Traute Rose inszeniert Lotte Laserstein 1929 als Tennisspielerin, einen jungen Mann zeigt sie in Motorradmontur. Aufsehen erregte 1928 ihr Gemälde „Russisches Mädchen mit Puderdose“. Eine junge Frau in rotem Kleid macht sich vor dem Spiegel zurecht.

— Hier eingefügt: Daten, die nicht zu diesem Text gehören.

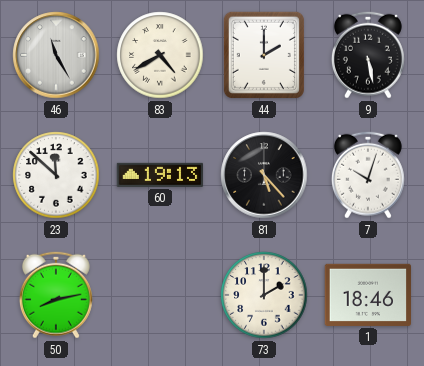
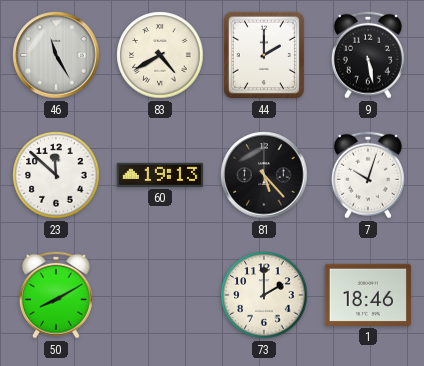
50: 8:13 -> 8:10
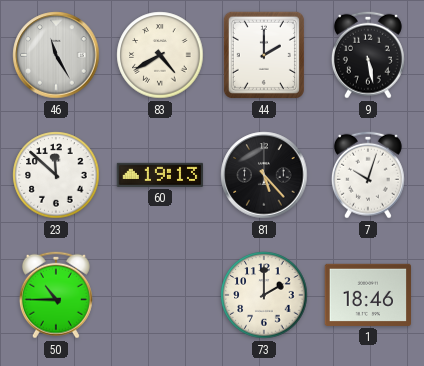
50: 8:10 -> 10:45
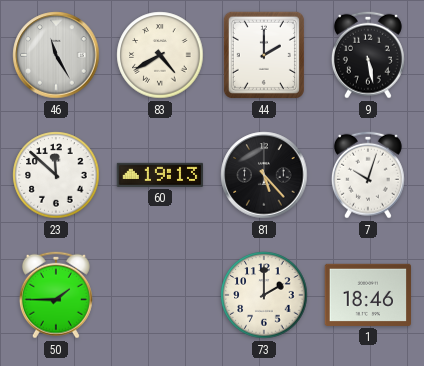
50: 10:45 -> 1:45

Mit diesem Typus der modernen selbstbewussten Großstadtfrau schaffte sie es in die Endauswahl eines Wettbewerbs für das schönste deutsche Frauenbildnis.

Ihre Motive sind hochmodern

„Ihre Malweise kommt aus dem 19. Jahrhundert“, erläutert Annelie Lütgens, „aber ihre Motive in der Berliner Zeit sind hochmodern. So schafft sie den Spagat zwischen Tradition und Moderne.“ Damit unterscheiden sich ihre Bildnisse auch von denen ihrer Kollegen. Laserstein lässt mehr Nähe zu, umspielt ihre Modelle zärtlicher. „Das Beispiel Lotte Lasersteins zeigt“, so Lütgnes, „dass es in der Neuen Sachlichkeit einen weiblichen Blick gibt, der weniger kühl und sarkastisch als der ihrer männlichen Kollegen ist.“

Fast prophetisch sind ihre Gruppenbilder wie 1930 ihr Gemälde „Abend über Potsdam“, das ihre Freunde wie beim letzten Abendmahl in gedrückter Stimmung auf einem Balkon zeigt, vielleicht in dunkler Vorahnung dessen, was sie erwartet. Die „Abendunterhaltung“ von 1948 zeigt Künstler ins Gespräch vertieft, sie wirken isoliert und entwurzelt. Es sind Laserstein und ihre Freunde im Exil. Dort konnte sie an die Erfolge in der Weimarer Republik nicht mehr anknüpfen und geriet für lange Zeit in Vergessenheit.